I had my 12th birthday party at a miniature golf course. We invited a small group of friends. I remember laughing and posing for funny pictures. My dad got us cake and ice cream. I went home that night with a big smile on my face. The next morning, my dad died of a heart attack.
Taking Back Twelve
When my son turned twelve, he had his three best friends sleepover. My husband took them to play laser tag for hours. They came home and played video games late into the night. When they woke up, they had breakfast burritos and donuts and played even more video games. A twelve-year-old dream come true. When his friends went home, our family went out to dinner at his favorite restaurant. We had a wonderful time.

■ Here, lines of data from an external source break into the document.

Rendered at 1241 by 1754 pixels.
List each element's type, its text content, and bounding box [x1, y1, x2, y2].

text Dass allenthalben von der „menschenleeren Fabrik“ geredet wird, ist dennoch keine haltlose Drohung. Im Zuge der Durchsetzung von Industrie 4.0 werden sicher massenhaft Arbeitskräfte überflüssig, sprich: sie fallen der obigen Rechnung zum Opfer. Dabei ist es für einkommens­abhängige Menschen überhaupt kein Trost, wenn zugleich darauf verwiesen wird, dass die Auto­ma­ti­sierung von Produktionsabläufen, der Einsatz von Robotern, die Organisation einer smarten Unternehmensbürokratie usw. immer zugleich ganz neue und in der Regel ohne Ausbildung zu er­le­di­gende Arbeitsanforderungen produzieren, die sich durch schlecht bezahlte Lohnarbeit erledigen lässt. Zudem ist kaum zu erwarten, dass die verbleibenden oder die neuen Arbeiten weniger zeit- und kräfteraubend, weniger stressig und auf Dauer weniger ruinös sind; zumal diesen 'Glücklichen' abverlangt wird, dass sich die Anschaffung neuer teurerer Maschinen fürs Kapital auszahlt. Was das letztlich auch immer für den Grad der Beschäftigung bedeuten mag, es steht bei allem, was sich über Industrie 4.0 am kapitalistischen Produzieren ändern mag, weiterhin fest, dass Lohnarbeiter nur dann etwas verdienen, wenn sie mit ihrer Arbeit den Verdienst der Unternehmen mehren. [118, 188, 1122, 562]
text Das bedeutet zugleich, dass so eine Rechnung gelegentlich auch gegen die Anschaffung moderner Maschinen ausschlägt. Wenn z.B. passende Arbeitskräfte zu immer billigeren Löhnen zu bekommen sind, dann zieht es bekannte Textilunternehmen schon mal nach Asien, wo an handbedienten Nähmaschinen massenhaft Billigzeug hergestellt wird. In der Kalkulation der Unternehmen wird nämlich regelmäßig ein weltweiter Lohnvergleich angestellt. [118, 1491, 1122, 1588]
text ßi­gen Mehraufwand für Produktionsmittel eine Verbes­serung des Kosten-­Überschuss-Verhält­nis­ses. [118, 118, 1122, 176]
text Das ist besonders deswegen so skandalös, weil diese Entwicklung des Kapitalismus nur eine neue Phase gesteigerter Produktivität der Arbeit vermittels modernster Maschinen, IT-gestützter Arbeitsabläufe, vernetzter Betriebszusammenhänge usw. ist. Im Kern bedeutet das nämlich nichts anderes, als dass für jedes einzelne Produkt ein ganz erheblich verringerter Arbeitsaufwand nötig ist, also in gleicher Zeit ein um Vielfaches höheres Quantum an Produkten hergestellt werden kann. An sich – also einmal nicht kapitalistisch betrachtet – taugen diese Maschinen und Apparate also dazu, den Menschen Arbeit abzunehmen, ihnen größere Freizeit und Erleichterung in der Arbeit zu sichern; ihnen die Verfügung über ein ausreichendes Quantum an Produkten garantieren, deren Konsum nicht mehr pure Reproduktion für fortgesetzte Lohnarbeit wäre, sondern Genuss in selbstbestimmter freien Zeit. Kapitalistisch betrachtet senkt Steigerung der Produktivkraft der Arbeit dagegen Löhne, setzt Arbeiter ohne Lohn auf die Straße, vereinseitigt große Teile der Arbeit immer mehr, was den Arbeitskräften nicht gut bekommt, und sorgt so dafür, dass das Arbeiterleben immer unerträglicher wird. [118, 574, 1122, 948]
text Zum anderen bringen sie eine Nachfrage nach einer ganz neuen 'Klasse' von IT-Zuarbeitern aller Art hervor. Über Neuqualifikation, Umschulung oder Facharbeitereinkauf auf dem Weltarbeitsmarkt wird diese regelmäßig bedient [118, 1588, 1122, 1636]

Life was just like it was the weekend before and the weekend before that. No trauma, no loss, just a happy 12th birthday, and that was a pretty big milestone. It’s a pretty big deal to move through life and see what it’s like through my son’s eyes, to approach the teen years with a family intact, without such a devastating loss, and surrounded by love and community.
A Spiritual Milestone
The second milestone that came with him turning twelve was his commitment to God. I didn’t grow up going to church, and watching him now move into a season where his faith is his own is incredible. Just after turning twelve, he decided to get baptized. Just after turning twelve, he chose to join the leadership team of his youth ministry. Just after turning twelve, he chose to start reading his Bible and praying more regularly. Just after turning twelve, he told me how much closer he feels to God because of the wonderful leaders in his junior high ministry.
Turning twelve has turned out to be a pretty big milestone for my boy, not because of what it meant for me but because of what Jesus did in his life. My 12th birthday brought indescribable loss, but his 12th birthday brought great gain. It’s been incredibly healing to watch my son gain a relationship with Christ at the same time I lost a relationship with my father. It’s incredibly healing to see how God used that great pain in my life thirty years ago to draw me to Him, to draw me to church, where I met my husband. He used the pain of my childhood to bring me to this place of wholeness and restoration where I could experience a beautiful 12th birthday through the eyes of my son.
Twelve doesn’t seem like such a tragic age to me anymore. It has been forever changed watching my son get baptized and seeing the goodness of God through him. I’m no longer saddened when I think about turning twelve, and that’s a pretty big milestone.